12 February 2009

New Friend

When we met at orientation, I hated you. I deemed you bossy, bitchy, irritating... only to discover later that it is because you have the same strong, dominant personality as I do.

I cannot get involved with you - do you understand that?

You remind me of a friend I once had. It's uncanny how much you are like her. Both swimmers (though you are the better one), both achievers in cultural and academic activities as well. The two of you have the same mannerisms, the same way of speaking, the same loud, outgoing personality.

Both supposedly insecure inside, but both super confident and intimidating on the outside.

Yet it is also uncanny how alike you and I are. We have been through so much of the same. We have the same relationship-life at the moment. The same sense of ambition and DRIVE. We enjoy the same activities, people, events, music, thoughts.

But I cannot get involved with you - do you understand that?

I know that we would be great friends. I know how well we would get along.

But I have these hooks that need to be attached to people, this neediness to make me feel good enough... and you have these holes in your life, and I will attach myself to you, and you might not be wanting that.

You do not realise it, but you are the stronger of the two of us. I can see myself lying to you, just to seem worthy to you, just to prove that I have been through enough pain and suffering to merit your acceptance.

I can see myself feeling inferior to you, I can see myself forgetting what I have achieved and done and what I am worth.

I can see our friendship being unhealthy, because I have been this way before. You see, that friend I had once, she really was so much like you. And I know, I know that the same thing that happened between me and her, is likely to happen betweeen us.

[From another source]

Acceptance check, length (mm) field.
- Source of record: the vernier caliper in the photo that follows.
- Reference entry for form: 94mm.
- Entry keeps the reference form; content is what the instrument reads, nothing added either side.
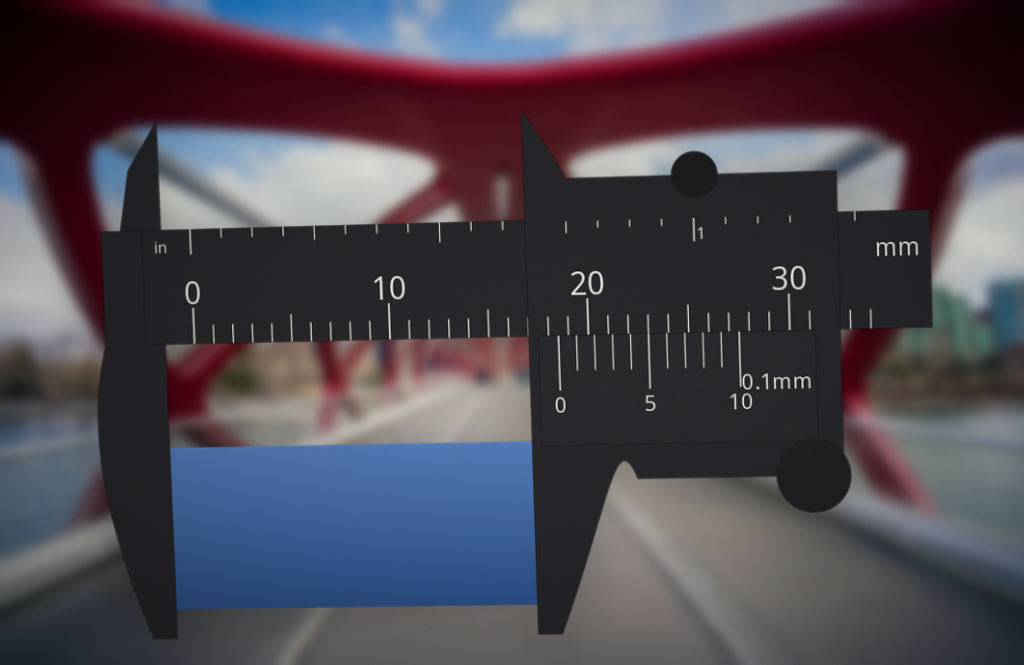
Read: 18.5mm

Because, really, both of us are so needy.

And I am unsure that 7 years of healing has been enough to prepare me for another deep friendship, I am unsure if I have matured enough to be different, this time.

15 January 2009

First Day in Cape Town

So today was the big day... This Eaglet spread her wings and started a solo flight.

I'd been packing for days, it's been very emotionally draining... and saying goodbye was heart wrenching. Pappa cried, Mamma cried, my sister and brother cried... and Chris was there too to see me off, and he cried too. We all cried. He kissed me in front of my family, which wa the first time ever. It was a nice kiss though, not an all-over-the-floor-PDA-kiss.

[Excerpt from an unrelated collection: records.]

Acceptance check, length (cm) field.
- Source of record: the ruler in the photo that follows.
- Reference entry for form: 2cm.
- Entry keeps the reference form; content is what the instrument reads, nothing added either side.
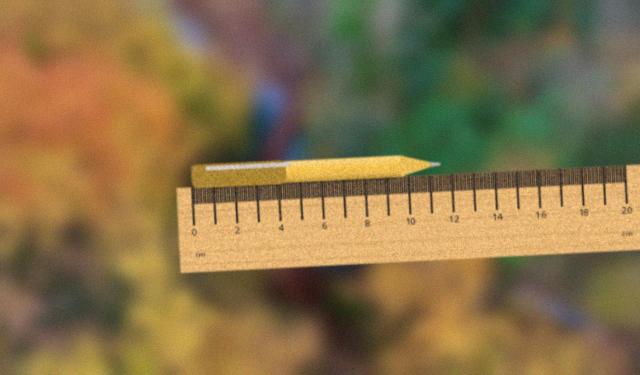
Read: 11.5cm
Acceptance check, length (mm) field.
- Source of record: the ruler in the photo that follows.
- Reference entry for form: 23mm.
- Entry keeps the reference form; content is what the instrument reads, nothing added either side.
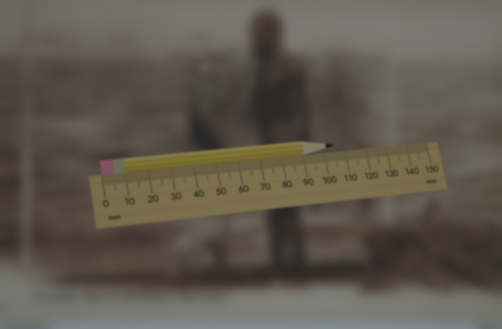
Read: 105mm
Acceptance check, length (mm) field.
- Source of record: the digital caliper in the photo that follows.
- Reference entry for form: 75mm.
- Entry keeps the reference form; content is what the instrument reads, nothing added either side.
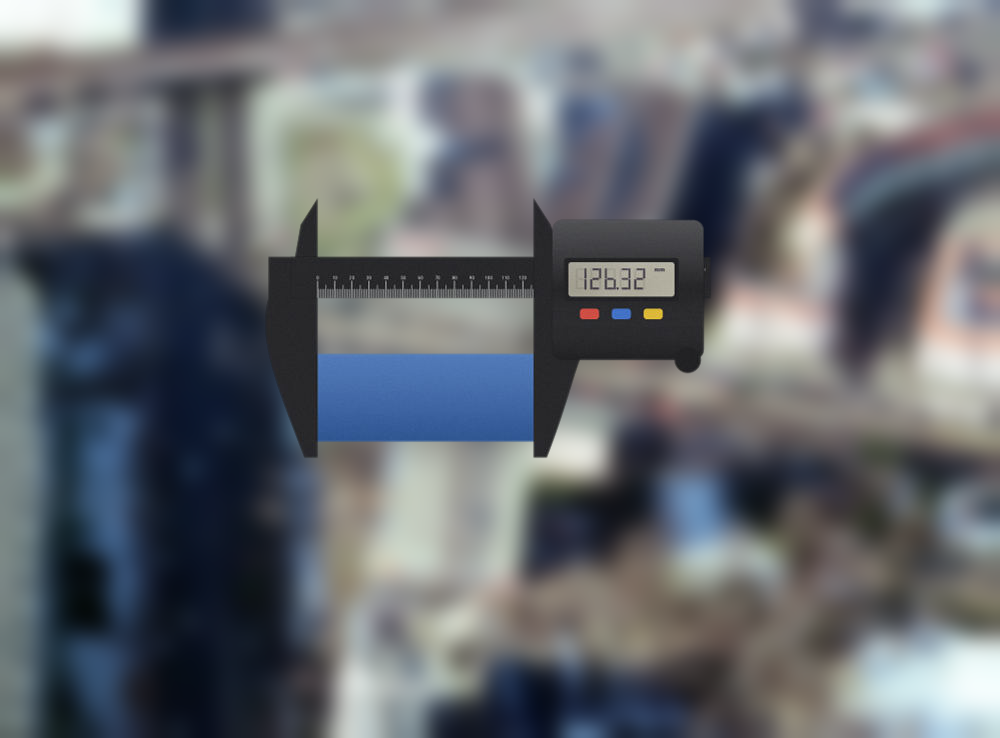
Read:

I cried. I cried a lot during the 90-minute flight, eating the chocolate Chris bought me. The ladies next to me didn't say anything, maybe it's good. Maybe they didn't notice.

I think a lot now. Did I make the right choice? Will I enjoy the Western Cape? Is Stellenbosch where I belong?

It was a pretty good day though, apart from the accute sadness. The people i'm spending the night with are good friends of Pappa's and the food is great too.

And they took me to the Kirstenbosch Botanical Gardens! You don't understand how beautiful it is... I'll have to post pictures soon! It's not something you can describe... realizing that this country has so many wow plant species! And it's a lovely place to have a romantic picnic, or to just relax and clean your mind.

I think... I think i will enjoy it here.
But I do miss my family and love so very much.

06 January 2009

Rant on State Inefficiency

Today I went to the very centre of the city.

I spent four hours on foot, dodging bad taxi drivers and trying to maintain a 360° view so as to prevent becoming a snatch and run victim. I also spent those 4 hours being one of only two white South Africans in, say, a 1km radius.

Now, I know I've been living in South Africa my whole life, but... I was scared. Scared because I could see the shapes of revolvers in some men's pockets. Scared because I didn't like the way the young boys tried rubbing up on me. Scared because, I guess, I wasn't quite used to the kind of streets I was now traipsing through.

I think I started getting used to it though.

What I couldn't get used to, though, was the complete inefficiency.

It took the lady at the court half an hour to make a photocopy of someone's ID in the room next door. Home affairs, Social Service Agencies and the courthouse: they all have ridiculously long queues, buildings that are in such a state that they should be deemed inhabitable and employees who have close to no clue what they are doing.

And they seem to take tea breaks every half-hour.

I understand fully that with our economy, things are not always available as they should be, and people don't always have the education they should have. Fine.

But is it that difficult to send a clerk or any other employee to a course to teach them to look at people when they talk to you? BECAUSE I CAN'T HEAR YOU WHEN YOU ARE TALKING TO THE FLOOR!

At home affairs, the lady taking my details almost declared me MALE! Which must mean she was obviously paying no attention to my decisively female voice or the fact that I was wearing pretty earrings and a shiny hairband and makeup for pete's sake. It's not that difficult.

And at social services nobody had any idea what we were talking to and when we asked someone if his name was so-and-so, he gave us an ugly look, said, "yes, so?" and walked on.

Yes, verrrry professional.

Now, dear government, if I am expected to go on a course with my domestic helper so that we can understand each other's language better, why can you not send your employees on courses to make them more efficient.

It's not rocket science!

After today I am fed up and just about hopeless. I am actually surprised that anything gets done in this country.

Because even if I one day figured out a way of solving some of our country's problems, there would probably be too much beaurocracy and inefficiency to put it in place.